(DATA FOR THIS EXERCISE)

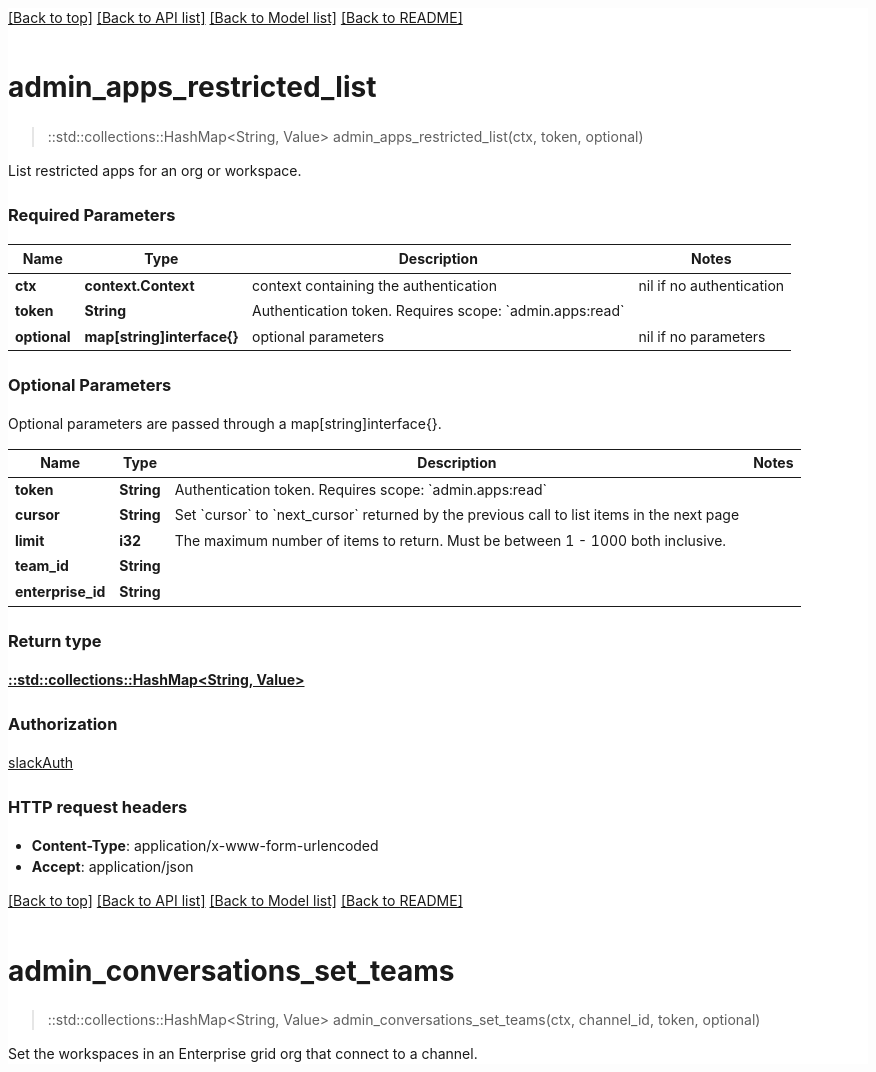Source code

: [[Back to top]](#) [[Back to API list]](../README.md#documentation-for-api-endpoints) [[Back to Model list]](../README.md#documentation-for-models) [[Back to README]](../README.md)

# **admin_apps_restricted_list**
> ::std::collections::HashMap<String, Value> admin_apps_restricted_list(ctx, token, optional)


List restricted apps for an org or workspace.

### Required Parameters

Name | Type | Description  | Notes
------------- | ------------- | ------------- | -------------
 **ctx** | **context.Context** | context containing the authentication | nil if no authentication
  **token** | **String**| Authentication token. Requires scope: &#x60;admin.apps:read&#x60; | 
 **optional** | **map[string]interface{}** | optional parameters | nil if no parameters

### Optional Parameters
Optional parameters are passed through a map[string]interface{}.

Name | Type | Description  | Notes
------------- | ------------- | ------------- | -------------
 **token** | **String**| Authentication token. Requires scope: &#x60;admin.apps:read&#x60; | 
 **cursor** | **String**| Set &#x60;cursor&#x60; to &#x60;next_cursor&#x60; returned by the previous call to list items in the next page | 
 **limit** | **i32**| The maximum number of items to return. Must be between 1 - 1000 both inclusive. | 
 **team_id** | **String**|  | 
 **enterprise_id** | **String**|  | 

### Return type

[**::std::collections::HashMap<String, Value>**](Value.md)

### Authorization

[slackAuth](../README.md#slackAuth)

### HTTP request headers

 - **Content-Type**: application/x-www-form-urlencoded
 - **Accept**: application/json

[[Back to top]](#) [[Back to API list]](../README.md#documentation-for-api-endpoints) [[Back to Model list]](../README.md#documentation-for-models) [[Back to README]](../README.md)

# **admin_conversations_set_teams**
> ::std::collections::HashMap<String, Value> admin_conversations_set_teams(ctx, channel_id, token, optional)


Set the workspaces in an Enterprise grid org that connect to a channel.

(End DATA FOR THIS EXERCISE)

### [JOB ITEM]
Only the records, copied exactly and without pictures, should make up the answer.

### [RESPONSE AREA]
Source code

: [[Back to top]](#) [[Back to API list]](../README.md#documentation-for-api-endpoints) [[Back to Model list]](../README.md#documentation-for-models) [[Back to README]](../README.md)

# **admin_apps_restricted_list**
> ::std::collections::HashMap<String, Value> admin_apps_restricted_list(ctx, token, optional)


List restricted apps for an org or workspace.

### Required Parameters

Name | Type | Description  | Notes
------------- | ------------- | ------------- | -------------
 **ctx** | **context.Context** | context containing the authentication | nil if no authentication
  **token** | **String**| Authentication token. Requires scope: &#x60;admin.apps:read&#x60; | 
 **optional** | **map[string]interface{}** | optional parameters | nil if no parameters

### Optional Parameters
Optional parameters are passed through a map[string]interface{}.

Name | Type | Description  | Notes
------------- | ------------- | ------------- | -------------
 **token** | **String**| Authentication token. Requires scope: &#x60;admin.apps:read&#x60; | 
 **cursor** | **String**| Set &#x60;cursor&#x60; to &#x60;next_cursor&#x60; returned by the previous call to list items in the next page | 
 **limit** | **i32**| The maximum number of items to return. Must be between 1 - 1000 both inclusive. | 
 **team_id** | **String**|  | 
 **enterprise_id** | **String**|  | 

### Return type

[**::std::collections::HashMap<String, Value>**](Value.md)

### Authorization

[slackAuth](../README.md#slackAuth)

### HTTP request headers

 - **Content-Type**: application/x-www-form-urlencoded
 - **Accept**: application/json

[[Back to top]](#) [[Back to API list]](../README.md#documentation-for-api-endpoints) [[Back to Model list]](../README.md#documentation-for-models) [[Back to README]](../README.md)

# **admin_conversations_set_teams**
> ::std::collections::HashMap<String, Value> admin_conversations_set_teams(ctx, channel_id, token, optional)


Set the workspaces in an Enterprise grid org that connect to a channel.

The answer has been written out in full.